小説 川崎サイト

 

偽ニート

川崎ゆきお



 木村は自分が偽ニートであることを知っていた。
 ただの怠け者なら、問題はないが、そこに精神的な何かで働けないとなると、これは判断が難しくなる。
 木村は何度か働いたことがある。そして長く続かないで、辞めた。
 これは働くのが嫌なだけで、その気になれば働けるのだ。我慢が足りないだけのことだろう。
 しかし、木村はそれを別の理由に持ち込もうとした。
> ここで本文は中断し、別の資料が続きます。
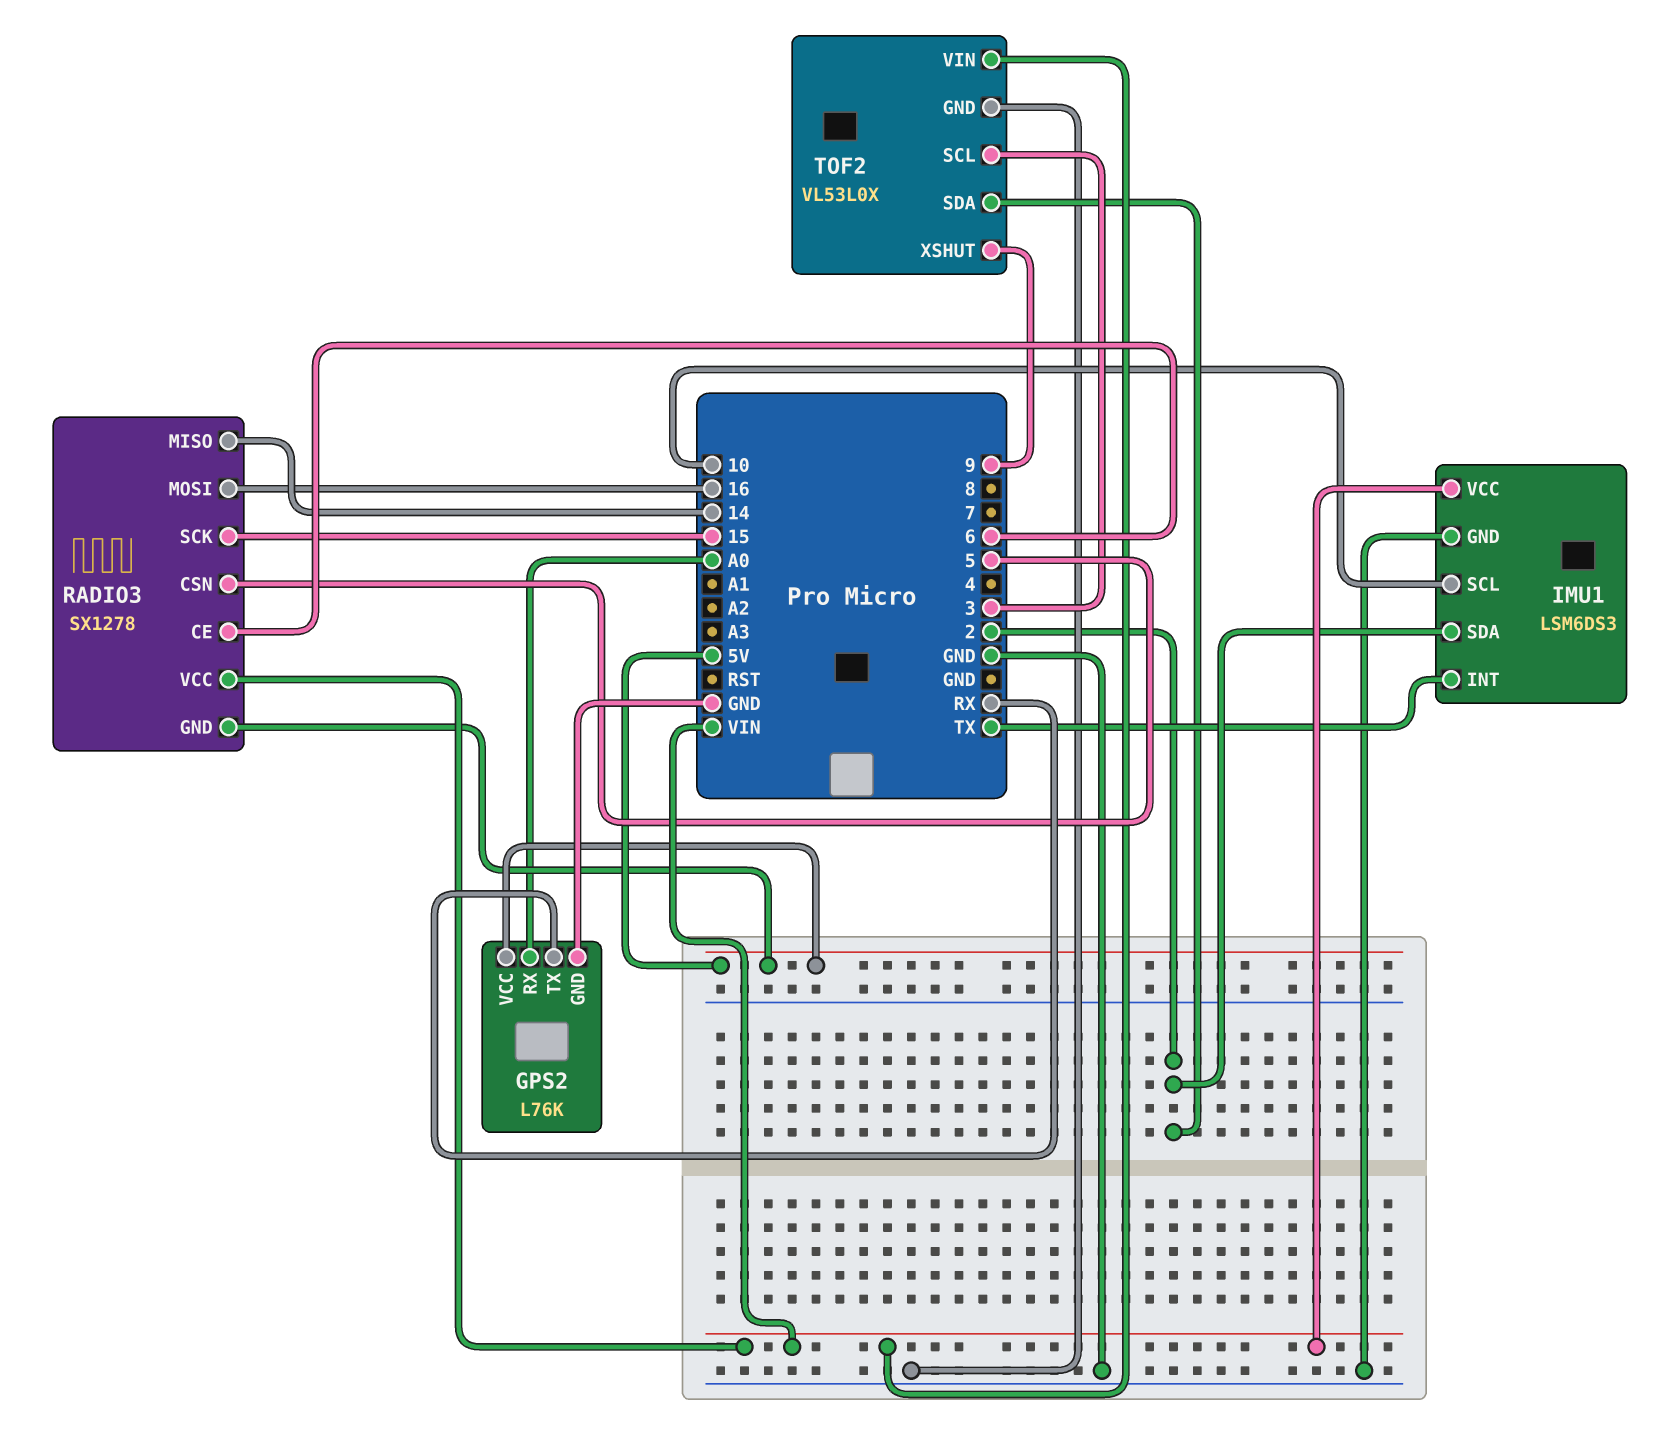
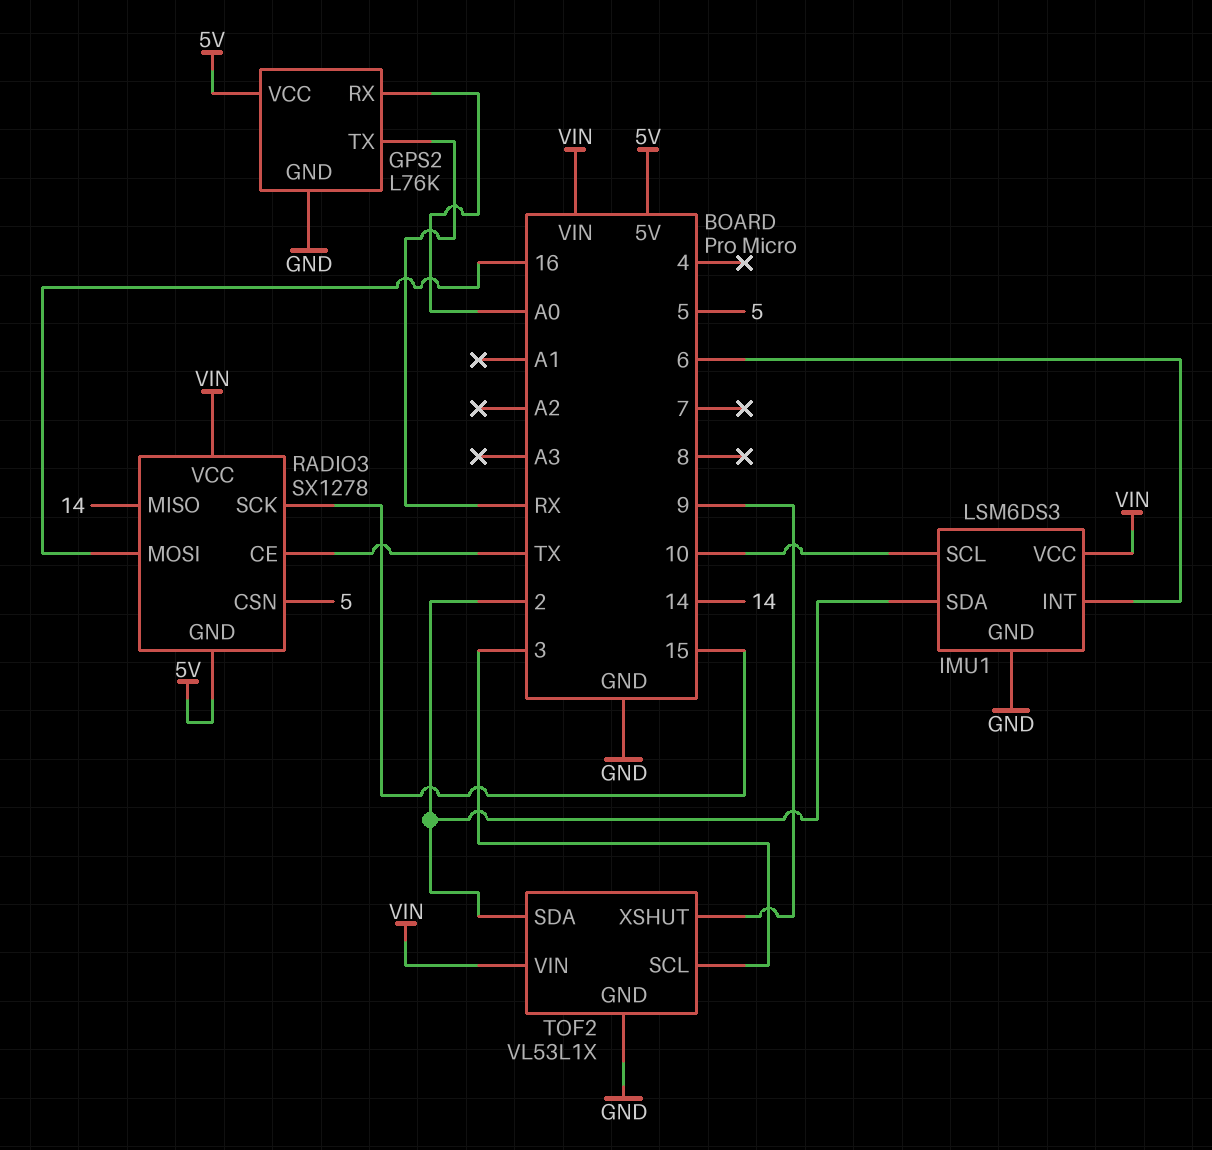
IMU1 pin INT: TX -> 6
RADIO3 pin CE: 6 -> TX
TOF2: VL53L0X -> VL53L1X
仕事中、非常にショックな出来事に遭い、精神的なダメージを受けたことにした。
 これなら怠けているのとは違い、働きたいのだが働けない精神状態にある人間ということで、逃げられると思ったからだ。
 精神的な患いとして認めてもらえるように仕向けたのだ。
 だが、木村の、この怠け癖は病気に近いものがある。
 誰しも怠けたいとか楽をしたいとかの気持ちはある。その度合いが木村は強いのだ。
 そこまで強いと病気の部類に入るかもしれない。
「原因はよく分かりませんが、精神的な何かが原因だと思われます」
 木村は心療内科の若い医師から強引にこのお墨付きを引き出した。
 何が原因なのかの物語が必要だった。
 木村は両親の不和をでっち上げた。
 他人様のせいにするより、肉親のせいにするほうが罪は軽いし、迷惑もかからない。
 木村の両親はそれほど不和ではない。喧嘩はするし、母親は木村に愚痴ることもある。
 木村はそれをネタにした。
 これで晴れてニートになってしまった理由ができた。
 怠けているのではなく、就業に適さない人間として公認ニートになれたのだ。
 木村はニートという居場所を見つけた。これは怠け者にとってはありがたい場所だ。
 そして木村はニートのための訓練所へ通うことになったが、ニートから脱出する気がないため、ほとんど行っていない。
 面倒なので、怠けているのだ。
「やはりそれは怠け病ですな。これは病気ではなく、怠けたいという欲望ですよ。金銭欲を病気だと言わないでしょ。それと同じです」
 訓練所のスタッフが木村に諭した。
 見破られていたことを知り、木村は二度と訓練所には行っていない。